We can’t be bothered right now. Tis the season.

So how and why is it that BART is so messed up, while other systems work great like the Washington DC metro I had the chance to ride a couple of years ago? I did a half-hour of research looking for differences and my primary suspect is the Board of Directors. The BOD in Washington appear to be 10 times as qualified as those here. Reading their biographies on the Washington website, there are serious professionals who have deep histories working in transportation, in federal government jobs overseeing such things, impressive college degrees and with ties to the top names in government including Obama and such. The biography page on BART BOD has almost nothing and to find info you need to look individually. We have Janice Li who is a biking activist for the financial district. Our district seems to have Debra Allen, who did some financial reporting and real estate investing. So, my suspect is that we have complete amateurs running our system versus hard core professionals. That is the difference of your BART experience being disgusting versus a nice clean safe trip to your destination in Washington.

The last strike proved the Bart Board doesn’t run the show, the unions do.

They don’t have anyone who understands that they are running a railroad.

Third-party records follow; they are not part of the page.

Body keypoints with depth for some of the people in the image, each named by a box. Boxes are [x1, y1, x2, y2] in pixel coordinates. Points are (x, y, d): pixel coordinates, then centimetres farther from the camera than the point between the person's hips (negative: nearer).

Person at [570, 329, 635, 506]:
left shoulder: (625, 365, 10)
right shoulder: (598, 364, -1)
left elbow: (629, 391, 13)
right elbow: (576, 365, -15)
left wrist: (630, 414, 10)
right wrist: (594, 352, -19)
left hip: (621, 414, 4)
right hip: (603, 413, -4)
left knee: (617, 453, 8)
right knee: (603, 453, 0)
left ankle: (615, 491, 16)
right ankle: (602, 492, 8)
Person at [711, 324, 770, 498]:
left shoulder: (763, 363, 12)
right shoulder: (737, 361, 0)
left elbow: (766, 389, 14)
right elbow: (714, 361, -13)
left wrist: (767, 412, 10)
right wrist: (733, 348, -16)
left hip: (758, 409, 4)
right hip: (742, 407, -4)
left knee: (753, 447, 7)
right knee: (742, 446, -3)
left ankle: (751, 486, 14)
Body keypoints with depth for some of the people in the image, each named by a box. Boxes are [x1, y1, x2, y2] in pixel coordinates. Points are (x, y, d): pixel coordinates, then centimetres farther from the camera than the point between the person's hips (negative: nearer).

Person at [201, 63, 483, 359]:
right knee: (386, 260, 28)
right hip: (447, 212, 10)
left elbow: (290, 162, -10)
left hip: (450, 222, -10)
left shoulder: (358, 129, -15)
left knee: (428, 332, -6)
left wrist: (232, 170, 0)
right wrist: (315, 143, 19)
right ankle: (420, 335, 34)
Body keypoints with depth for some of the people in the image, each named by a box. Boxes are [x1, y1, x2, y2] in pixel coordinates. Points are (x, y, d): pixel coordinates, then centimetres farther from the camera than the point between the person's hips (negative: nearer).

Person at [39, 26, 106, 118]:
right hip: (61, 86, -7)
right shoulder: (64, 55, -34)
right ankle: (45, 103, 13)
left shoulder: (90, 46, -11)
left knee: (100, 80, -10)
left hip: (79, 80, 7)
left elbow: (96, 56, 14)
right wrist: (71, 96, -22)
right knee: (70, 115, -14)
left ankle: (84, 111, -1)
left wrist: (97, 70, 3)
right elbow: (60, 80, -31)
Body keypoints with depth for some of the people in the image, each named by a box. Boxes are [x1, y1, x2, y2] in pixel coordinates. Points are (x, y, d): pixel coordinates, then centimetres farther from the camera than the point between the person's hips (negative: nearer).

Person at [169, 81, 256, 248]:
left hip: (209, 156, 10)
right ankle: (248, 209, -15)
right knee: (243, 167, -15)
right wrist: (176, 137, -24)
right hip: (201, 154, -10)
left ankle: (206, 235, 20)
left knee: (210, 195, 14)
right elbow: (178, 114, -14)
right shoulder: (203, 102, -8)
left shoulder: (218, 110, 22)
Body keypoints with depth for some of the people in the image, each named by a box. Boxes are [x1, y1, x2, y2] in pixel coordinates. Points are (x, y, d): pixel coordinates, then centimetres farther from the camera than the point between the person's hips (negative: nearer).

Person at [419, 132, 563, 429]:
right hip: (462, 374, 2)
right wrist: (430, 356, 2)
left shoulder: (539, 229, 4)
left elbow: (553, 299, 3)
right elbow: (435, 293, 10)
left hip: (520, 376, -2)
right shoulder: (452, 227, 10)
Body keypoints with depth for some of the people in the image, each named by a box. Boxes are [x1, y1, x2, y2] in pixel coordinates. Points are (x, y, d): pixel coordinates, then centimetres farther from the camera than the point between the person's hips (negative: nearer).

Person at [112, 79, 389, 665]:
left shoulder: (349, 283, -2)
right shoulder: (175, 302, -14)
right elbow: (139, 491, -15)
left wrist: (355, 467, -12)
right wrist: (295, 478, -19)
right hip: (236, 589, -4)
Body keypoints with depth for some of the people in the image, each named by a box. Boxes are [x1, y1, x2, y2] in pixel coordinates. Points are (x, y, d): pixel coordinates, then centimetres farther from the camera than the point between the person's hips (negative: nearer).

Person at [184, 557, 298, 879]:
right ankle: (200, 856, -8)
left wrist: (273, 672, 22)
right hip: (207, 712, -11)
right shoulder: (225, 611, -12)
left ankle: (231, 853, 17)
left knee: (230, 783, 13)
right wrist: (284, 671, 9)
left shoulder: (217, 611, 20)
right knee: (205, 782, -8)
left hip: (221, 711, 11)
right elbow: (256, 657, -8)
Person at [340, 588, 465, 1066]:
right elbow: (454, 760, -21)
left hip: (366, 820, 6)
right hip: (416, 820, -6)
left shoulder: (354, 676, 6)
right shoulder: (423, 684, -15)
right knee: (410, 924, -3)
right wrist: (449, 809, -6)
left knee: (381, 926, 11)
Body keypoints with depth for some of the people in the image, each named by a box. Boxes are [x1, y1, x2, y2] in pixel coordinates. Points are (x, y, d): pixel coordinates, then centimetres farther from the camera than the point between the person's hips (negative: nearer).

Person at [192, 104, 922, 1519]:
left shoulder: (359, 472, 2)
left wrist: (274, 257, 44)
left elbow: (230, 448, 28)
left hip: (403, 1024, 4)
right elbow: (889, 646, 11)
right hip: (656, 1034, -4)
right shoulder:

It’s not sexy, it’s not chic, and it’s not some reimagined virtual internet based transit village thing. It’s a train.

If they had board members with experience in running a railroad, they would be much more successful. What good is a board member who’s specialty is running bicycles?

WARNING: Bart is not enforcing masks on train.

WARNING: Bart is not enforcing [anything at all – insert your favorite word here and it will be true]

I gotta say, last time I rode BART, the car smelled like an Outhouse at the County Fair on a Hot Summer Day. I changed cars, no difference.

This BART manager talks about “shaping our ridership”.

May I suggest a focus on “shaping BART service”.

Enforce face coverings? They cannot even enforce the requirement for a having ticket before you ride. No ticket, no ride would go a long way to cleaning up the cars. It would also help their finances.

Would not be at all surprised if no where in bart planning are letters UVC used. Shanghai public transport firm runs their buses thru a disinfection chamber and it takes just five minutes.

Does not require use of chemicals that can lave a residue.
Could easily be adapted to use on bart or transit bus rolling stock.
https://www.youtube.com/watch?v=SqytOuYfsnA

Built up a 35 watt UVC lamp in piece of six inch HVAC duct with a 200 cfm fan running 24/7 as an air cleaner, three years ago.